We have volunteers from all over the world, selected to help with the festival. This gives them an idea of friendship and learning without imposing. We also have the festival of universities within the festival, allowing students to meet and dialogue with each other and with big choreographers and artists. This links everything in a creative way, not for my glory, but for the community and the festival's mission.

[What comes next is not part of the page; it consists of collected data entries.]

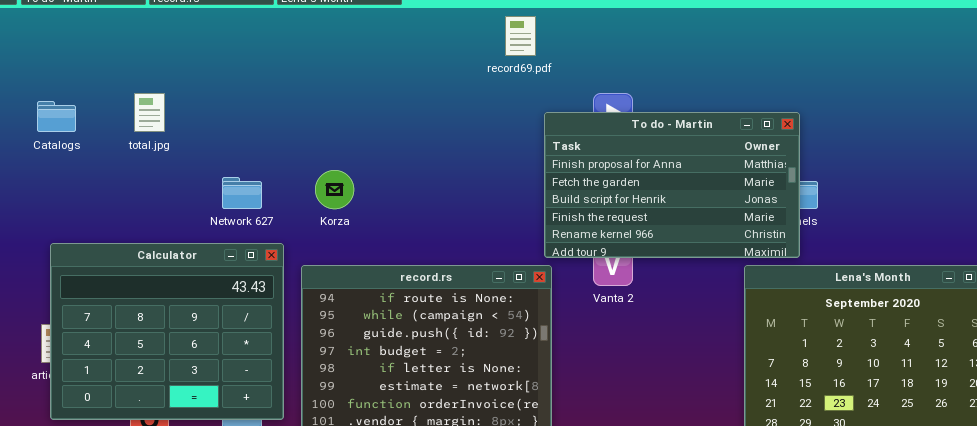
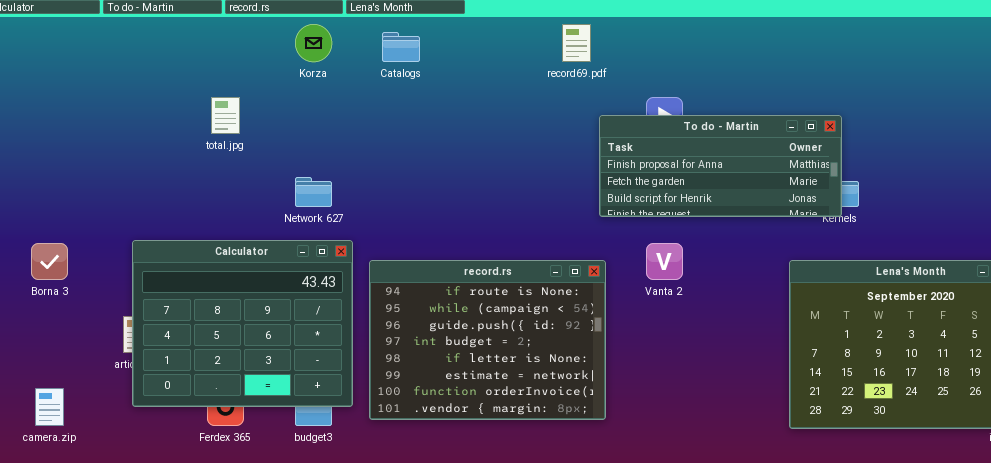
Catalogs: [37,101,76,132] -> [382,32,420,62], moved
To do - Martin: [544,112,800,258] -> [599,115,842,217], resized
Korza: [315,170,354,209] -> [295,24,332,62], moved

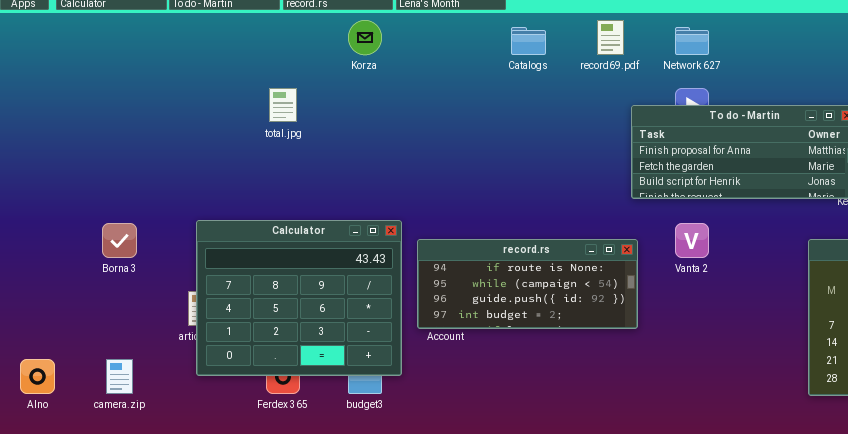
Catalogs: [382,32,420,62] -> [511,27,546,55], moved
Network 627: [295,177,332,207] -> [675,27,709,55], moved
record.rs: [369,260,606,420] -> [417,239,638,329], resized

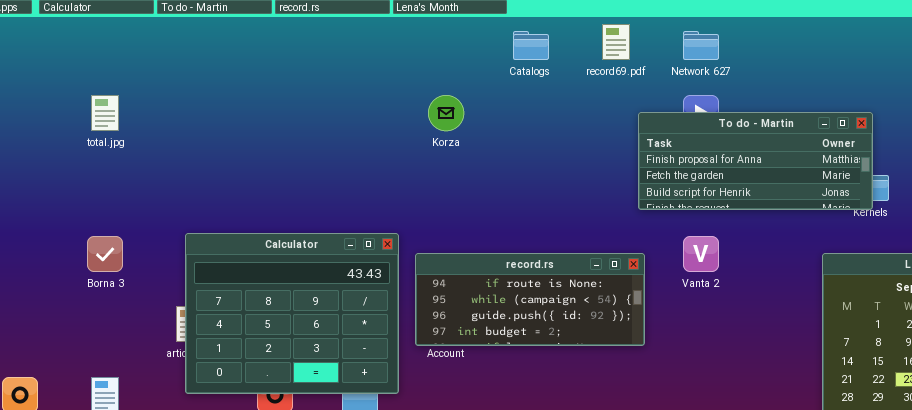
Korza: [348,20,382,55] -> [428,95,464,131], moved
total.jpg: [269,88,297,122] -> [91,95,119,131], moved

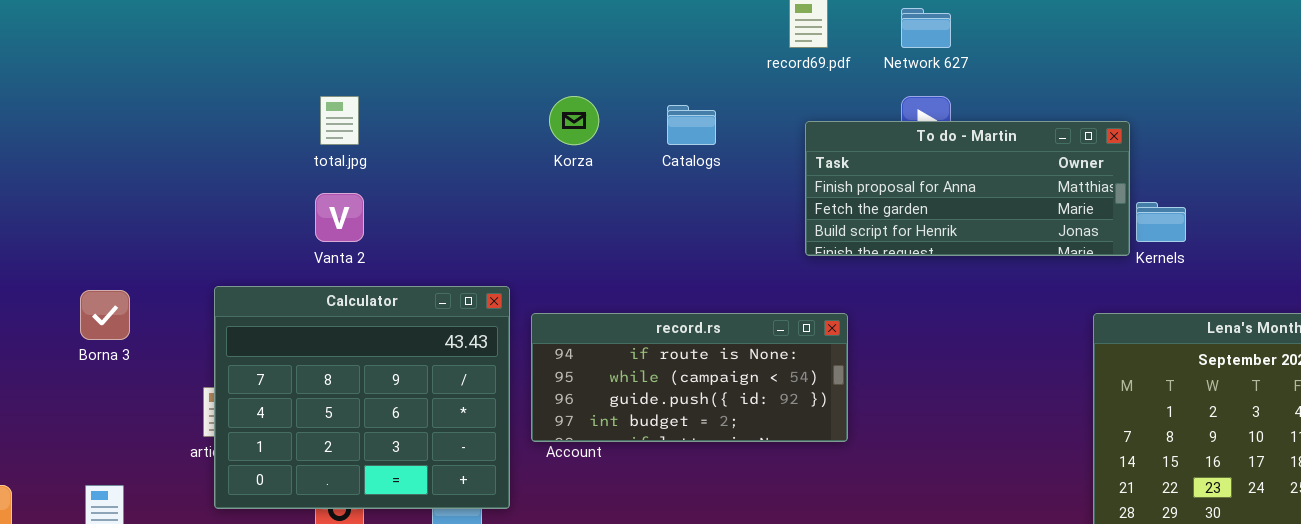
Catalogs: [513,31,549,60] -> [667,105,716,145], moved
total.jpg: [91,95,119,131] -> [320,96,359,145], moved
To do - Martin: [638,112,873,210] -> [805,121,1130,256], moved
Vanta 2: [683,236,719,272] -> [315,193,364,242], moved

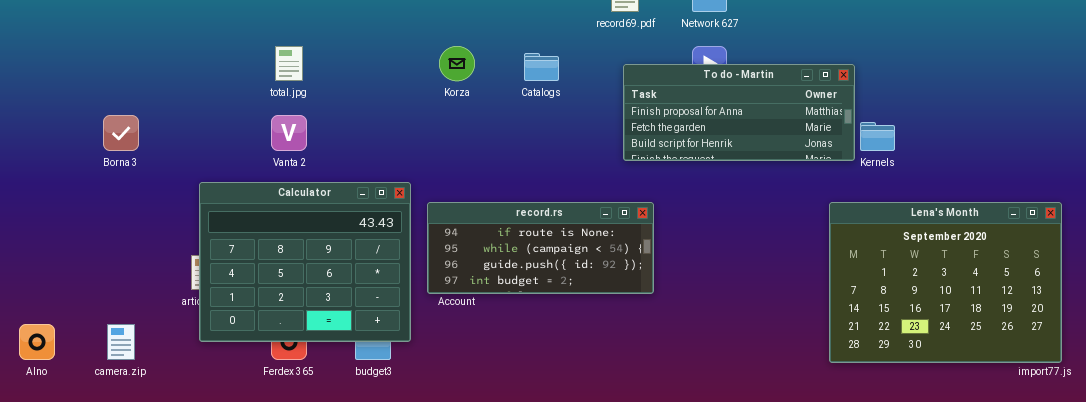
Borna 3: [80,290,130,340] -> [103,115,139,151], moved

When I started this festival, I dreamed of understanding the vision of the Avignon festival, a popular festival with good quality, open for everyone. We think about what we can offer, not just ask. We have a digital platform like Netflix with 70 different shows. It is about thinking and being attentive to the community and the world.


Constantin Chivu:
Thank you, Mr. Chiriac, for this comprehensive answer. My next question is for Vicențiu. How do you involve the community, and how do you plan on involving the community even further?


Vicențiu Rahău
: I was thinking about what Harold said about France and I remembered in 2014, Olivier Py managed to move the Avignon festival to another city if the extreme right won. With Harold and Shona from Edinburgh, we were talking about access to culture because in Avignon, a lot of people rent their houses during the festival and leave. One of the reasons the extreme right was not accessing culture. Every year we have something new coming at us. Kee was saying something is always coming and bombing us. During the pandemic, we didn't lose contact with the audience. We went online. It's important to meet new people and create dialogue. The only future is through culture with the other. There is so much hate today. Let's hope for good results in June 13 in France. We need dialogue and meeting each other as much as possible, giving high quality and being ourselves.


Kee Hong Low:
In terms of community engagement, it's quite at the core of what we do. About five years ago, we created two forums: the People's Forum and the Young People's Forum. They critique everything we do, from programming to ticket prices, and have representatives on our board. They wanted to be more involved in programming, so we created the Factory Academy. Last November, they curated everything for nine days. We have neighborhood organizers living and working in different boroughs of Greater Manchester, informing us about their community's needs. Community engagement is less something on the side; it's part of our ethos. We have a structure that involves community folks in many aspects of our organization. We also have a young curators' school starting soon.


Harold David:
In the Avignon Festival, engagement is not really existing in the sense of being an engagement. The festival is connected to the community economically, producing 50 million euros every year. But we don't really have any financial support, just help in terms of places to organize things. The community doesn't feel involved in the festival's global policy for development. It has always worked by itself, and there is no real engagement from the community.


Lisa Richards Toney:
I used to be the Director of Education in my past career, and community engagement was always seen as a secondary role. But now it's at the center. At APAP, we make space for others, bringing people together. Many festivals started under APAP because people wanted to gather with their colleagues. We have affinity groups, allowing people to find their community within a larger community. During the pandemic, we opened our Zoom rooms for broader conversations, developing monthly forums called Real Talk in Real Time. These fostered transparency and engagement. Our work is going in the direction of community engagement, and it will serve us well in the future.